New SAM metadata schema for IF experiments¶
The current SAM metadata schema has some disadvantages, some of which have become apparent with use in Run II, and some come from trying to cram Neutrino physics concepts into a database designed for collider data. Additionally, the dimensions language is flexible for querying the metadata, but has some problems of its own.
- The current schema has no place for certain concepts, most notably subruns. Different ways have been used to get around this - encoding the run and subrun into the existing run field for Minerva and using the partition field for NOvA. The former complicates queries even more; the latter doesn't allow you to associate multiple subruns with a single file.
- The general parameters are flexible, but are limited to string values only - it's not possible to query values as numbers (so no numeric ranges, for example).
- The generated SQL queries can be inefficient in some cases. This is likely to be an issue with any complicated generalized query generator.

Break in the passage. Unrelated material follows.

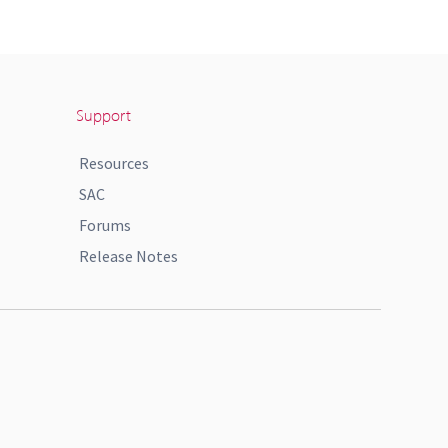
Support
Resources
SAC
Forums
Release Notes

On the other hand, everything seems like a small problem compared to D0, so this may not be a problem in practice.
- The dimension implementation is poorly specified, has some surprising precedence rules (minus tends to trip people up), and it's possible with a complicated enough query to push the parser code into using 100% CPU for tens of minutes.
- Adding new features to the dimensions is nearly impossible (nobody understands the dimension and query generator code, or wants to).
We can replace (or augment) the existing metadata with new tables which match the requirements of the new experiments better. Rather than change the existing SAM database schema it would be better to put the new tables into a separate schema. Some of the existing SAM tables can be continued in use (the physical file data, the application data, parentage, etc). Keeping the existing data_files table will mean that no changes to the sam station code will be needed. Changing the metadata like this will require replacing the metadata declaration, retrieval, and querying all at once. Maintaining backwards compatibility would be difficult, so this would likely have to be a complete replacement (some backwards compatibility might be possible - for example, automatically translating metadata in the old declaration format into the new tables).
There should be no changes to the behaviour for the Run II experiments (and for Minerva if they prefer to stick with what they are currently using).
An important question is what facilities are needed to query the new metadata schema. One solution would be to restrict queries to "fill in the blanks" pre-written queries. However, although this is likely to be sufficient for most purposes, it's unlikely to be sufficiently flexible for all. Advanced users could be allowed to write SQL queries directly, which provides maximum power, but this requires knowledge of both SQL and the schema.
An alternative would be to implement a new version of the dimensions language. Instead of a poorly defined handwritten parser we could use a proper grammar with a parser generator. And the sql generator could be replaced by something more flexible and maintainable (perhaps using a library such as Sqlalchemy to abstract away at least some of the sql generation). Since exact compatibility wouldn't be retained, It would be possible to fix some of the deficiencies of the current implementation.
- Do we (meaning the experiments) need a new metadata schema at all?
- Should any replacement try to cover all possible experiments or should we customize it specifically for individual experiments?
- What querying facilities are required? Do we need the flexibility of the dimensions language or its equivalent?